Healthcare act stirs up debate amongst Rhode Islanders; Democracy seems alive and well, to a fault

Hundreds of protesters on both sides of the abortion rights issue clogged the entrance of the Rhode Island State House in Providence, as they waited silently to get inside and out of the cold. They waited to testify in front of the State House Judiciary Committee to discuss passing a set of bills on to the House floor for voting. These bills would codify in Rhode Island state law the protections of women’s reproductive health afforded by the 1973 Supreme Court Decision of Roe v. Wade.

Inside, however, the atmosphere changed. The once peaceful protesters are chanting back and forth across the aisle. “They are selling dead baby parts on the black market! Educate yourself!” A pro-lifer yells into my face. This is the spirit of democracy. The ability to speak your beliefs, regardless of volume.

None of the few pro-choice protesters at the entrance were as loud as the pro-lifers.
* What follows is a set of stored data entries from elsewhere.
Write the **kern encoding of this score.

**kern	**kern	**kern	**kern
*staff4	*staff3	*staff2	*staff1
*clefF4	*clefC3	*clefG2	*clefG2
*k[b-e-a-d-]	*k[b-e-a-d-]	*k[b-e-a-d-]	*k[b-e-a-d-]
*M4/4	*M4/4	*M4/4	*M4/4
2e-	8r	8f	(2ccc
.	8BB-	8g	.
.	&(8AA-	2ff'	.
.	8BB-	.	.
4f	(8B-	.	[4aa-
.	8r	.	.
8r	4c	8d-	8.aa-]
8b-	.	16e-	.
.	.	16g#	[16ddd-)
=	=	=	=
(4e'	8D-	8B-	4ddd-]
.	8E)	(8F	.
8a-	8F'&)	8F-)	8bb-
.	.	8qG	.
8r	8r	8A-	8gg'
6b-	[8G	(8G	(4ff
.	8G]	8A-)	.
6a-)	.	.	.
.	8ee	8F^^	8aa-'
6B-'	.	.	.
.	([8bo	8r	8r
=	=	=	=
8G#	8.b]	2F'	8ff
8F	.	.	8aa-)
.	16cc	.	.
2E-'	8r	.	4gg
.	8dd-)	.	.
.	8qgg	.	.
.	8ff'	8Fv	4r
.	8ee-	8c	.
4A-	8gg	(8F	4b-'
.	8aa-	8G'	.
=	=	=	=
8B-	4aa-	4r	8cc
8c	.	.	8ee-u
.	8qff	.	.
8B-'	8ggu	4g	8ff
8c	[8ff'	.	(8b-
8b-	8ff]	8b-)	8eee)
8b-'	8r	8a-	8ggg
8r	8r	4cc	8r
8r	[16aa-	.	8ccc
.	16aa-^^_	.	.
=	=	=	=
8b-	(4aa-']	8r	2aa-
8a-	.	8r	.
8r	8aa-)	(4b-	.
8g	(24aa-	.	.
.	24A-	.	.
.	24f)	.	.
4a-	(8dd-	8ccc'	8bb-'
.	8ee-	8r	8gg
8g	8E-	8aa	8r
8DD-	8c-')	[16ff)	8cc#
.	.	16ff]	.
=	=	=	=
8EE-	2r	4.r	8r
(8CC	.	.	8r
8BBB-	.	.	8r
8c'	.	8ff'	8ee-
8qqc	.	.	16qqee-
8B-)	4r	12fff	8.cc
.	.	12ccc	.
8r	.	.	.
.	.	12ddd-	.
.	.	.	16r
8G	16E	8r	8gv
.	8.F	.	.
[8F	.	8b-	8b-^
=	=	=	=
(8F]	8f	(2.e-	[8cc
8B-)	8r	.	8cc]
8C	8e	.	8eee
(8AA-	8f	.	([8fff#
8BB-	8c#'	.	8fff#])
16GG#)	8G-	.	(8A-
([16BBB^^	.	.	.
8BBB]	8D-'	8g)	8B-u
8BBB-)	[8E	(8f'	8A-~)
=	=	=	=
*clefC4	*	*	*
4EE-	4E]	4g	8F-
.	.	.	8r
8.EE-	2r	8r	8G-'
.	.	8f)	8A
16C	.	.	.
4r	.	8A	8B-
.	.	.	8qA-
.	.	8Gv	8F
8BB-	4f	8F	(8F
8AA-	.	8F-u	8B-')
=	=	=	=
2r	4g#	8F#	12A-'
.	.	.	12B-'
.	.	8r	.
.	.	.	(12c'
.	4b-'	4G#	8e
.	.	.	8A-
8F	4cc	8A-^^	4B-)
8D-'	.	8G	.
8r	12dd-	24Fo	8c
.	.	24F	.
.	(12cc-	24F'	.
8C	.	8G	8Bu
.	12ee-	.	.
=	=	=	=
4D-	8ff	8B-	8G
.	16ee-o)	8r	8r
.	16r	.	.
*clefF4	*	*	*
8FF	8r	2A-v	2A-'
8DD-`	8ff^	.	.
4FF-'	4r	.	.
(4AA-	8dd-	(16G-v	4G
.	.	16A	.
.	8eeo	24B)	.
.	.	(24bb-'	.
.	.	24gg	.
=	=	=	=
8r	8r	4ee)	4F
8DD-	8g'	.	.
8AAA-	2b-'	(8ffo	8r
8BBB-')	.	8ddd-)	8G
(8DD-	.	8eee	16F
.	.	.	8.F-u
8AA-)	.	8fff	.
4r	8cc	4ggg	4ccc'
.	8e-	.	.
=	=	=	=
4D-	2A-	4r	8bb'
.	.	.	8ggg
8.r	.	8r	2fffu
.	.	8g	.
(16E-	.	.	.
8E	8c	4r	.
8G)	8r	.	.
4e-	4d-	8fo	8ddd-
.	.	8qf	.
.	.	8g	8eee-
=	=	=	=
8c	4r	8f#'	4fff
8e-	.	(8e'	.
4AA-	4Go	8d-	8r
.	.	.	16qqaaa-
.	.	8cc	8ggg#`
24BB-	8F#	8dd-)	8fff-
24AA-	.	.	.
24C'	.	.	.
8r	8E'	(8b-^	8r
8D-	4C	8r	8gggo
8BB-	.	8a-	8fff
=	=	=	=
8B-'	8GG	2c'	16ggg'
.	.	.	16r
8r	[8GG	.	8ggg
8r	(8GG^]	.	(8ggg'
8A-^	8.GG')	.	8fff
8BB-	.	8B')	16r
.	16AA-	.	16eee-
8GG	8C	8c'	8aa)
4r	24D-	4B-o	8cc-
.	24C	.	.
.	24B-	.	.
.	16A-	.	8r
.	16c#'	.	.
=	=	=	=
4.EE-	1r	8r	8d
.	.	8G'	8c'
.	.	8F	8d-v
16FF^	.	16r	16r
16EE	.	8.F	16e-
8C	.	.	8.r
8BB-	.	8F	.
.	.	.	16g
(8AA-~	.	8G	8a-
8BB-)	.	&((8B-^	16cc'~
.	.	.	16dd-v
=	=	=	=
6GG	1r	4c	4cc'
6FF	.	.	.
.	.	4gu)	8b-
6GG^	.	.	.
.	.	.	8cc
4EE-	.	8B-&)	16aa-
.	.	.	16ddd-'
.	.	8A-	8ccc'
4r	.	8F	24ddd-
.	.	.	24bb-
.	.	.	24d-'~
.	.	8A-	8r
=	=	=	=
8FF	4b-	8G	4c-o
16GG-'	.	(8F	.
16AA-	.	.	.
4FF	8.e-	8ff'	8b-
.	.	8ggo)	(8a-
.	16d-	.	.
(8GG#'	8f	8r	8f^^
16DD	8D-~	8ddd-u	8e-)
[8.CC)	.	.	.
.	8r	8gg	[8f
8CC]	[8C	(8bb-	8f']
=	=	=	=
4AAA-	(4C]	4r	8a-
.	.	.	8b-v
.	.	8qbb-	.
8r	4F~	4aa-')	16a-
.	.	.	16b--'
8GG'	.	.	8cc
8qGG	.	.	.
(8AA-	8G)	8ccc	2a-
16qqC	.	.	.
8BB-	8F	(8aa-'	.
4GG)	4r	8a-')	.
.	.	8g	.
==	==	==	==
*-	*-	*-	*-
The pro-lifers simply monopolized that space, they got their early and got the best real estate.

The pro-choicers seemed content to simply wait for a pro-choice witness to testify, then they talk and laugh, much to the chagrin of the pro-lifers trying to listen. This is democracy in action.

URI sophomore, Capri Catanzara has gone through this before. She has testified many times before on behalf of HB H-5127, also known as the Reproductive Health Care Act.

“We must ensure that motherhood is a conscious choice,” Catanzara says, she went on to make the case that “Carrying a pregnancy to term and raising a child is a financial strain on women,” she adds, “[it is] nothing short of a financial nightmare.”

Catanzara put me in touch with Caroline Morgan, a volunteer lobbyist for the Womxn Project. The website describes the organization as “ A non-profit organization in Rhode Island focused on building a strong, feminist, community-based movement to further human rights of Rhode Islanders by using art and activism to advance education and social change.”

“I believe a woman should have body autonomy and should make those decisions for herself, it don’t make a damn bit of difference what anybody else thinks,” Morgan said. “If I want an abortion I’m gonna get one.”

But to some it’s not a question of women’s freedom, “it’s an issue of abuse of women.” I spoke with John Lucas, a pro-life protester. “[Women] suffer for the rest of their lives after abortions,” Lucas says, speaking with a sense of authority on the issue that only a person literally incapable of experiencing an abortion can have.

Several women did come forward to testify that having an abortion in their younger years did ruin their lives. But more came out about how getting an abortion saved their lives. Or their friends’ lives. Or even how illegal abortions, before the passing of “Roe V. Wade” could be lethal. The only thing that made them safer was their legalization.

One witness testified with a story of a woman, “I support The Reproductive Health Care Act because there was once a fourteen-year-old girl, who after being taken to an uninhabited island in the bay, was raped,” she said, “[she] threw herself against a sharp-cornered table, over and over for days, until bruises appeared on her abdomen and she felt sick. She didn’t want to be pregnant.”

She did not choose to have sex with this man, she was raped, she didn’t make a stupid choice. Yet, because safe legal abortions didn’t exist, she still had to live with the consequences.